Work to be completed » Among the entries below, which lines run from the line with "Table 4. Summary" through the line with "Table 3. Values"? Retype those, both ends included, exactly and without pictures.

Records to use »

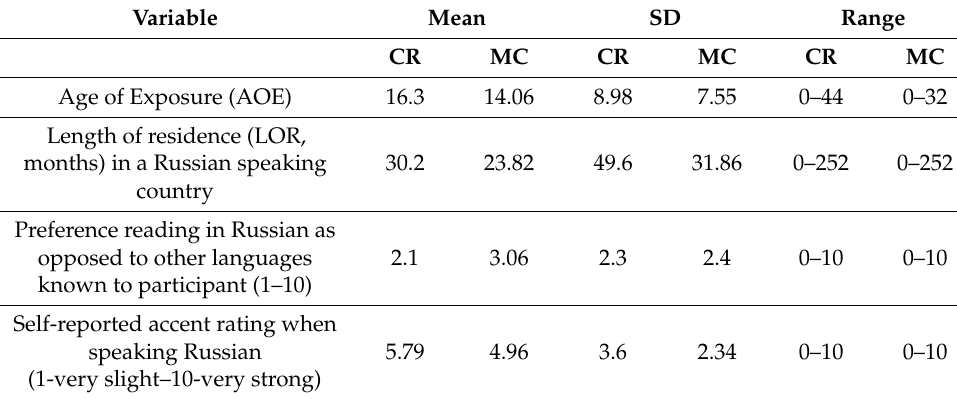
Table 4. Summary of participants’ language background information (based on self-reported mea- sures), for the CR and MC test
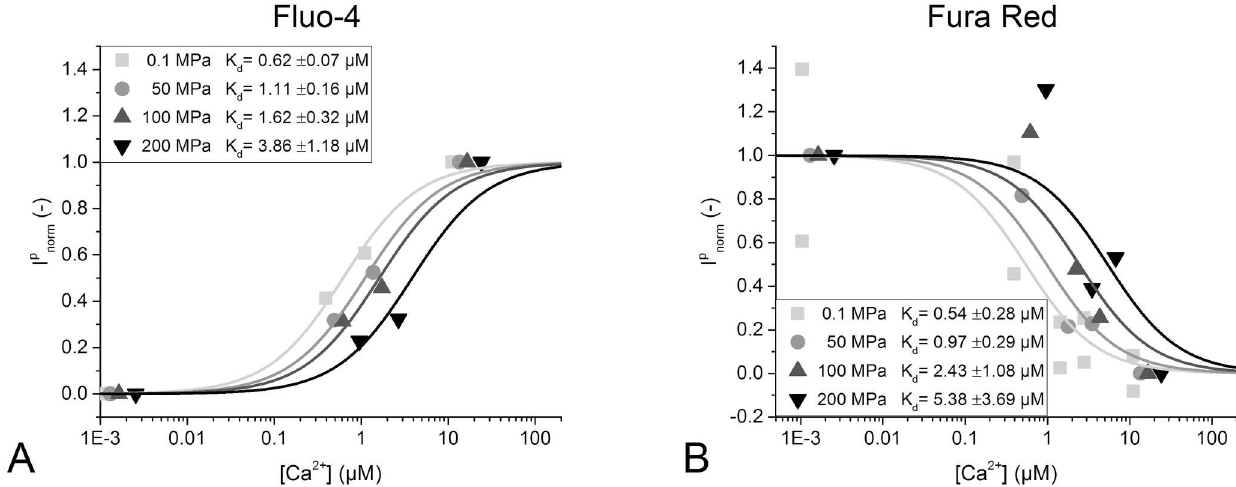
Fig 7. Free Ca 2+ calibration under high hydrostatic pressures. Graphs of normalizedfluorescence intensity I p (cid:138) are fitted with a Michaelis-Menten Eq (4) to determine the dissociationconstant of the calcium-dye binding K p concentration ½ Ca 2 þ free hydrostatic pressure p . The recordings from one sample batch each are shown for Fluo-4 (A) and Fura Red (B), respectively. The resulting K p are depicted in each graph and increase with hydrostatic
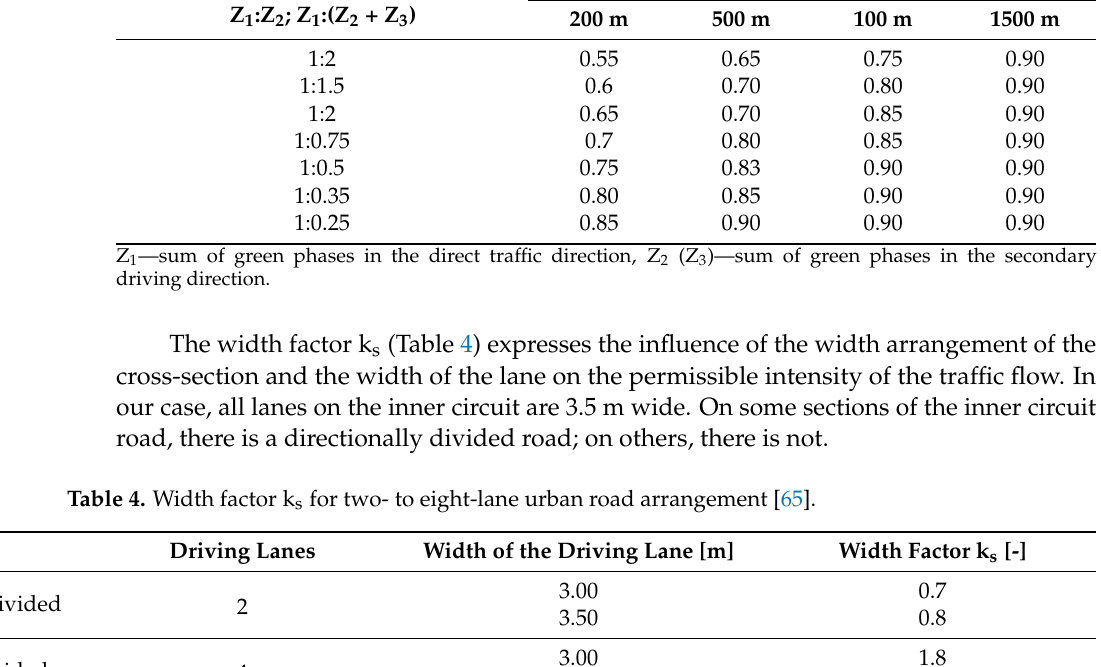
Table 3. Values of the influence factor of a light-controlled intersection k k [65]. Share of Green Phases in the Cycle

--

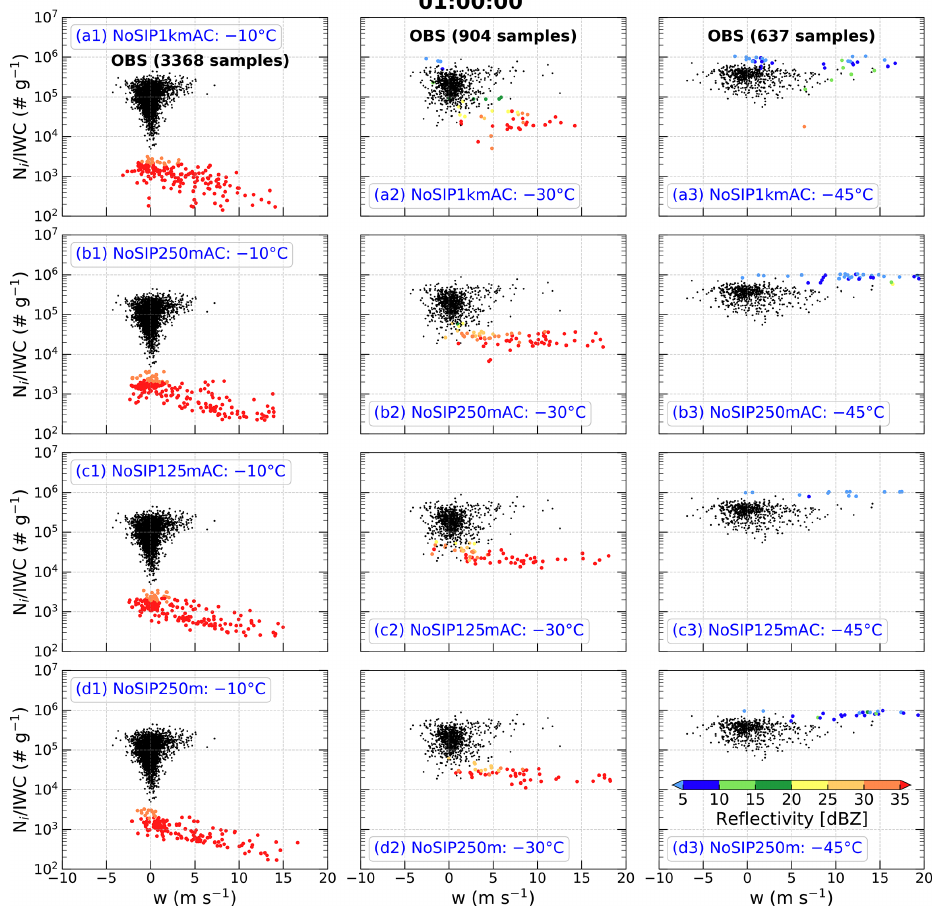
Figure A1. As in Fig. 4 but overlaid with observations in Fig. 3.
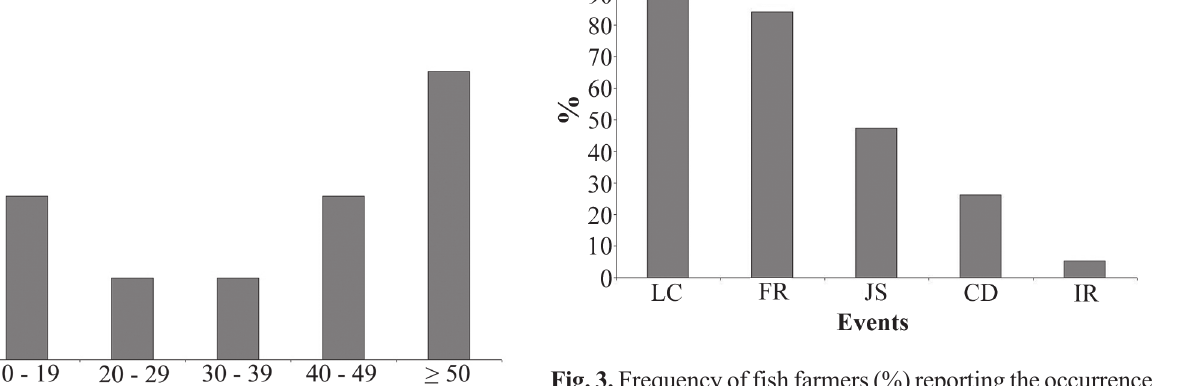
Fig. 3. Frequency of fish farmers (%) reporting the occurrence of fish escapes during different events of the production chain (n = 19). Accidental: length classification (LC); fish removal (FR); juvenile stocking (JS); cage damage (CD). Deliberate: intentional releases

Worked solution »
Table 4. Summary of participants’ language background information (based on self-reported mea- sures), for the CR and MC test
Fig 7. Free Ca 2+ calibration under high hydrostatic pressures. Graphs of normalizedfluorescence intensity I p (cid:138) are fitted with a Michaelis-Menten Eq (4) to determine the dissociationconstant of the calcium-dye binding K p concentration ½ Ca 2 þ free hydrostatic pressure p . The recordings from one sample batch each are shown for Fluo-4 (A) and Fura Red (B), respectively. The resulting K p are depicted in each graph and increase with hydrostatic
Table 3. Values of the influence factor of a light-controlled intersection k k [65]. Share of Green Phases in the Cycle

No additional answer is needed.